On first glance, you might think it more than a little startling that the Chinese Communist Party has managed to contrive a cache of hypersonic nuclear weapons that, if deployed correctly, would zip right past our defenses, but what you’re for some reason missing is that when it comes to the prospect of a nuclear apocalypse, “stiff competition” between nations is “welcome.” Natch.
That inflation you’re worried about? It’s not going to happen, says the president. Or, at least, if it does happen, it’ll be because the government wasn’t permitted to spend enough of your cash. And anyhow, when you really think about it, inflation is a pretty “high-class problem” to have, isn’t it? In that sense, it’s a little like supply-chain disruptions, which you might well believe have the potential to seriously inconvenience you, but which, Transportation Secretary Pete Buttigieg confirms, are really just the positive byproducts of Biden’s having “successfully guided this economy out of the teeth of a terrifying recession.”
Asked today about the potential impact that this successful economic guidance might have on the delivery of consumer products going forward, White House press secretary Jen Psaki explained that we don’t really need a functioning market anyhow.
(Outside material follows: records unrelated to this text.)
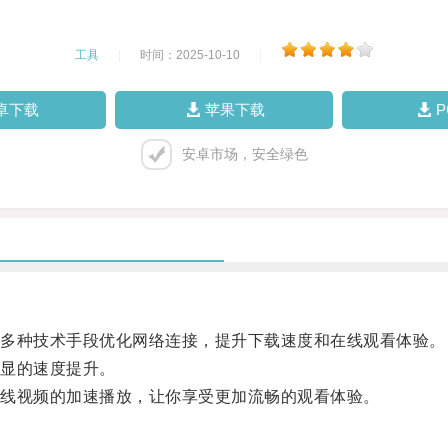
工具
|
时间：2025-10-10
|
卓下载
苹果下载
安卓市场，安全绿色
多种技术手段优化网络连接，提升下载速度和在线观看体验。
显的速度提升。
线视频的加速播放，让你享受更加流畅的观看体验。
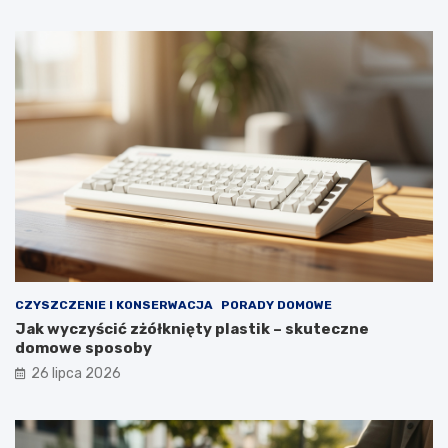
o
ą
r
d
t
a
u
ł
y
p
r
z
e
z
d
ł
u
g
i
e
CZYSZCZENIE I KONSERWACJA
PORADY DOMOWE
l
Jak wyczyścić zżółknięty plastik – skuteczne
a
domowe sposoby
t
a
26 lipca 2026
?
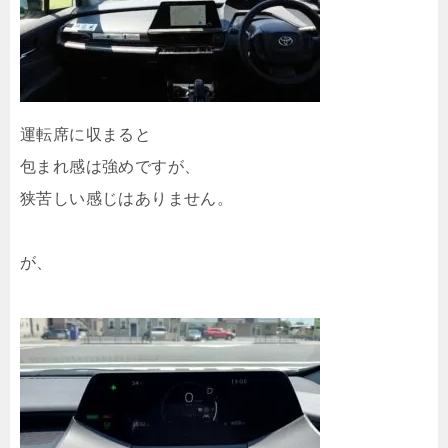
運転席に収まると
包まれ感は強めですが、
狭苦しい感じはありません。
が、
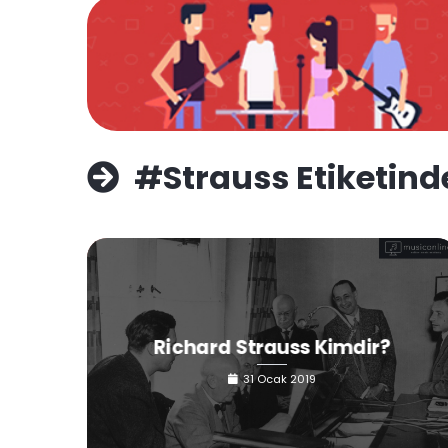
#Strauss Etiketinde
Richard Strauss Kimdir?
31 Ocak 2019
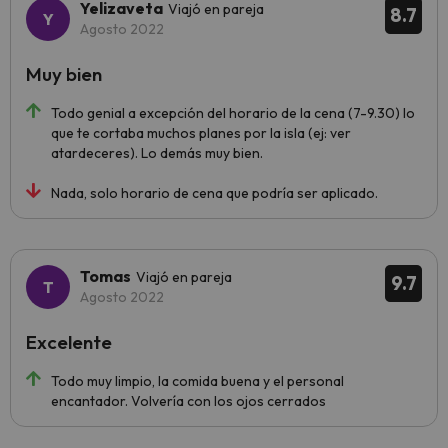
Yelizaveta
Viajó en pareja
8.7
Agosto 2022
Muy bien
Todo genial a excepción del horario de la cena (7-9.30) lo
que te cortaba muchos planes por la isla (ej: ver
atardeceres). Lo demás muy bien.
Nada, solo horario de cena que podría ser aplicado.
Tomas
Viajó en pareja
9.7
Agosto 2022
Excelente
Todo muy limpio, la comida buena y el personal
encantador. Volvería con los ojos cerrados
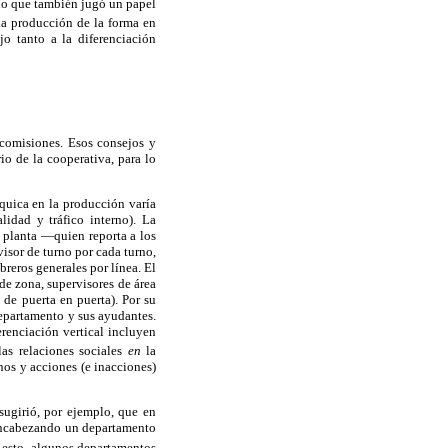
 lo que también jugó un papel
la producción de la forma en
o tanto a la diferenciación
 comisiones. Esos consejos y
io de la cooperativa, para lo
rquica en la producción varía
idad y tráfico interno). La
e planta —quien reporta a los
sor de turno por cada turno,
reros generales por línea. El
 de zona, supervisores de área
 de puerta en puerta). Por su
departamento y sus ayudantes.
erenciación vertical incluyen
s relaciones sociales
en
la
nos y acciones (e inacciones)
sugirió, por ejemplo, que en
n encabezando un departamento
 esto, algunos departamentos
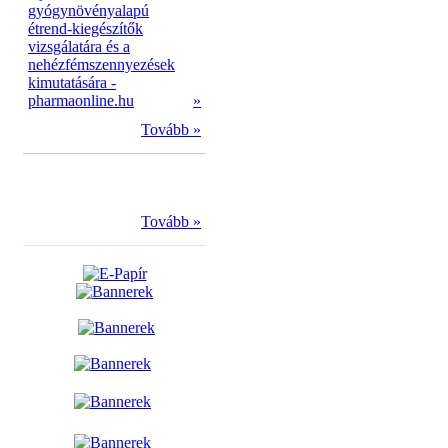
gyógynövényalapú
étrend-kiegészítők
vizsgálatára és a
nehézfémszennyezések
kimutatására -
pharmaonline.hu
»
Tovább »
Tovább »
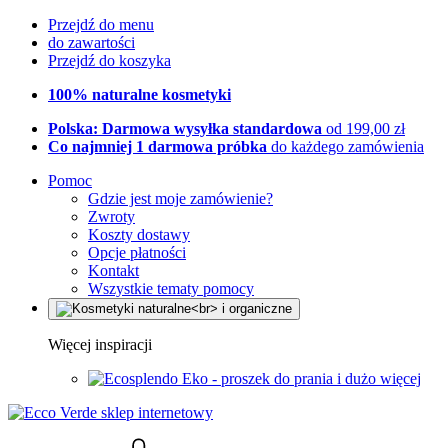
Przejdź do menu
do zawartości
Przejdź do koszyka
100% naturalne kosmetyki
Polska: Darmowa wysyłka standardowa
od 199,00 zł
Co najmniej 1 darmowa próbka
do każdego zamówienia
Pomoc
Gdzie jest moje zamówienie?
Zwroty
Koszty dostawy
Opcje płatności
Kontakt
Wszystkie tematy pomocy
Więcej inspiracji
Eko - proszek do prania i dużo więcej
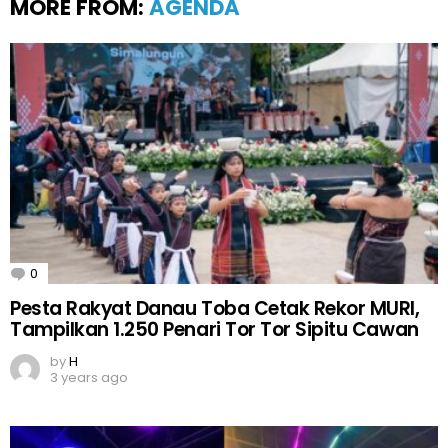
MORE FROM:
AGENDA
0
Comments
Pesta Rakyat Danau Toba Cetak Rekor MURI,
Tampilkan 1.250 Penari Tor Tor Sipitu Cawan
by
H
3 years ago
No one, she sniffed, should shed any tears at “the tragedy of the treadmill that’s delayed.”
Bothered by this approach? There’s no need to be. Instead, relax into what The Washington Post’s Micheline Maynard submits should be your “new, more realistic expectations” for the future. “American consumers,” Maynard points out, have been “pampered and catered to for decades,” to such an extent that their first reaction to deteriorating economic conditions may well be to engage in an unacceptable and “spoiled” “whine” rather than to simply “make adjustments” so that the president’s feelings might be spared.
Oh, and while you’re at it, you might take a moment to appreciate the sheer ingenuity of the alchemy by which this administration has man-aged to transmute $3.5 trillion into $0 through good intentions alone. Previous generations — the ones that sat around worrying about treadmills delayed in transit, no doubt — had to face hard questions, such as how best to raise the money they wanted to spend on public services. Our generation, by a striking piece of luck, can just insist those choices away with incantations. What a trick!
It’s so devilishly clever, in fact — and so terribly simple to boot — that one can’t help but wonder why it hadn’t been thought of until now.
All one must do to achieve the effect is respond to any criticisms whatsoever with an emphatic, “No, you absolute rotter, that isn’t happening at all; and if it is happening, it’s not too bad, really; and if it is bad, it won’t be bad for long; and if it is bad for long, well, that’ll be your fault.”
Then, having handily dispatched one’s enemies, one can simply move on to the next objection, which, yes, might be based on things that people are actually seeing, but which is equally ill-founded, for reasons that will be decided upon by Twitter within the next few days.
Alice, she says, is able to believe “six impossible things before breakfast.” Looks as if she’ll get the job.